● Exercise directions
Reproduce every line of the material below without any changes, but leave out the pictures.

● The data
┄┄┄┄┄┄┄┄┄┄
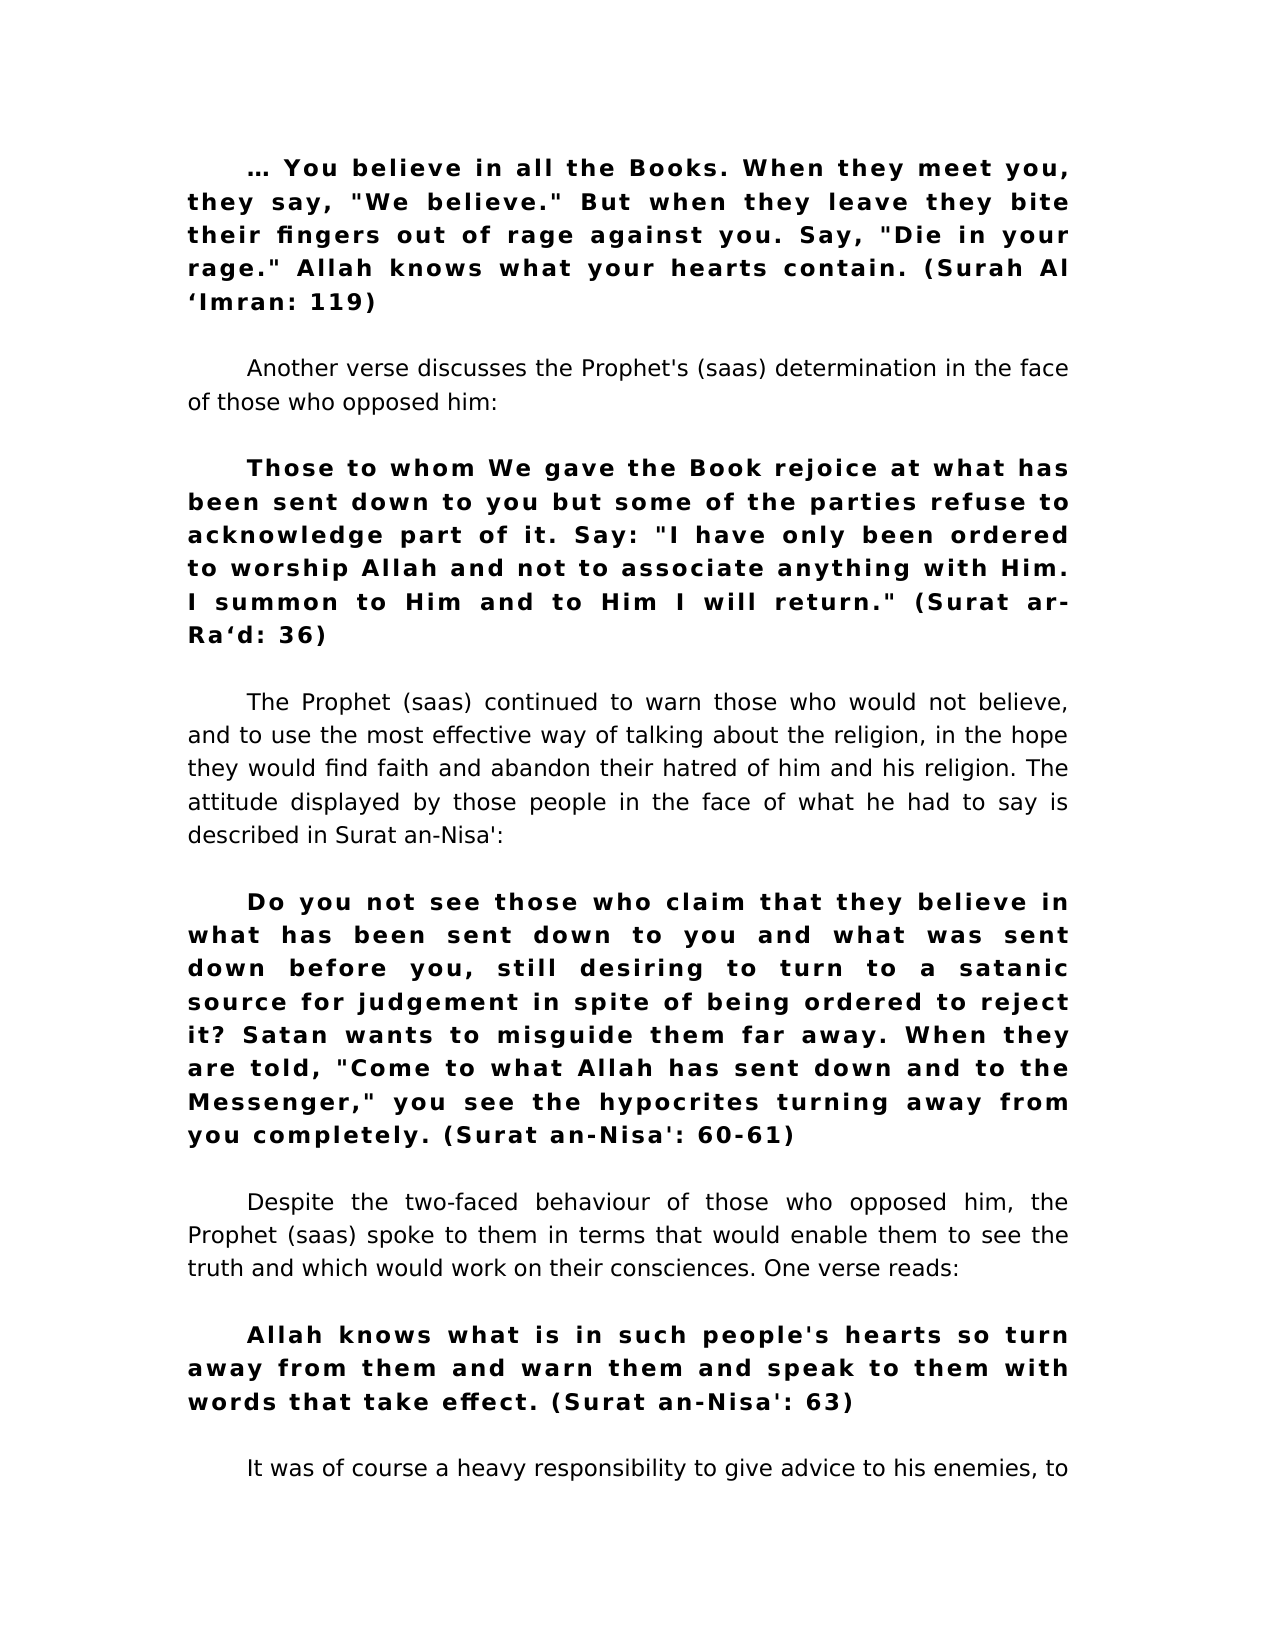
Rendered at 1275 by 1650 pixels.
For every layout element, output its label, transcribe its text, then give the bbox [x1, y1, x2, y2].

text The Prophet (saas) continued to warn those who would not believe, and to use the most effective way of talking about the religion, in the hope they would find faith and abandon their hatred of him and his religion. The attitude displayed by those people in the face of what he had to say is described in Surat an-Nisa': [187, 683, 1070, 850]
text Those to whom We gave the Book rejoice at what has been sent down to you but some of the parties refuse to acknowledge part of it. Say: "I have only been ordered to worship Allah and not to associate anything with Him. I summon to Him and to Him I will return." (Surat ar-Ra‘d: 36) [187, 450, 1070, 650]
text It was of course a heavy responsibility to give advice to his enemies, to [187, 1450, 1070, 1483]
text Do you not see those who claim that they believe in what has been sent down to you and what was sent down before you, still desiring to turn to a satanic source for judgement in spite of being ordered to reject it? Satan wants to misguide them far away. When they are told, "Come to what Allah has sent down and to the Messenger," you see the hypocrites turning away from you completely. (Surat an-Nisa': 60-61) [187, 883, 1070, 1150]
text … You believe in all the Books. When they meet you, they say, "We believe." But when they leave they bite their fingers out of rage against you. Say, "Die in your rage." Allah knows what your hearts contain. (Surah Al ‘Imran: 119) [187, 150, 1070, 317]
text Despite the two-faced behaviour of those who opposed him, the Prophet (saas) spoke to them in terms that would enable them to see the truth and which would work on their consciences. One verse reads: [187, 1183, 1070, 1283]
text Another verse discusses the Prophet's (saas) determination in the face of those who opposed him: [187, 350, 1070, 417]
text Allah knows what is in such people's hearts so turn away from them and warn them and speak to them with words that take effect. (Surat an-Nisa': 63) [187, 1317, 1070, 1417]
┄┄┄┄┄┄┄┄┄┄
● Written solution
Rendered at 1275 by 1650 pixels.
For every layout element, output its label, transcribe its text, then give the bbox [x1, y1, x2, y2].

text The Prophet (saas) continued to warn those who would not believe, and to use the most effective way of talking about the religion, in the hope they would find faith and abandon their hatred of him and his religion. The attitude displayed by those people in the face of what he had to say is described in Surat an-Nisa': [187, 683, 1070, 850]
text Those to whom We gave the Book rejoice at what has been sent down to you but some of the parties refuse to acknowledge part of it. Say: "I have only been ordered to worship Allah and not to associate anything with Him. I summon to Him and to Him I will return." (Surat ar-Ra‘d: 36) [187, 450, 1070, 650]
text It was of course a heavy responsibility to give advice to his enemies, to [187, 1450, 1070, 1483]
text Do you not see those who claim that they believe in what has been sent down to you and what was sent down before you, still desiring to turn to a satanic source for judgement in spite of being ordered to reject it? Satan wants to misguide them far away. When they are told, "Come to what Allah has sent down and to the Messenger," you see the hypocrites turning away from you completely. (Surat an-Nisa': 60-61) [187, 883, 1070, 1150]
text … You believe in all the Books. When they meet you, they say, "We believe." But when they leave they bite their fingers out of rage against you. Say, "Die in your rage." Allah knows what your hearts contain. (Surah Al ‘Imran: 119) [187, 150, 1070, 317]
text Despite the two-faced behaviour of those who opposed him, the Prophet (saas) spoke to them in terms that would enable them to see the truth and which would work on their consciences. One verse reads: [187, 1183, 1070, 1283]
text Another verse discusses the Prophet's (saas) determination in the face of those who opposed him: [187, 350, 1070, 417]
text Allah knows what is in such people's hearts so turn away from them and warn them and speak to them with words that take effect. (Surat an-Nisa': 63) [187, 1317, 1070, 1417]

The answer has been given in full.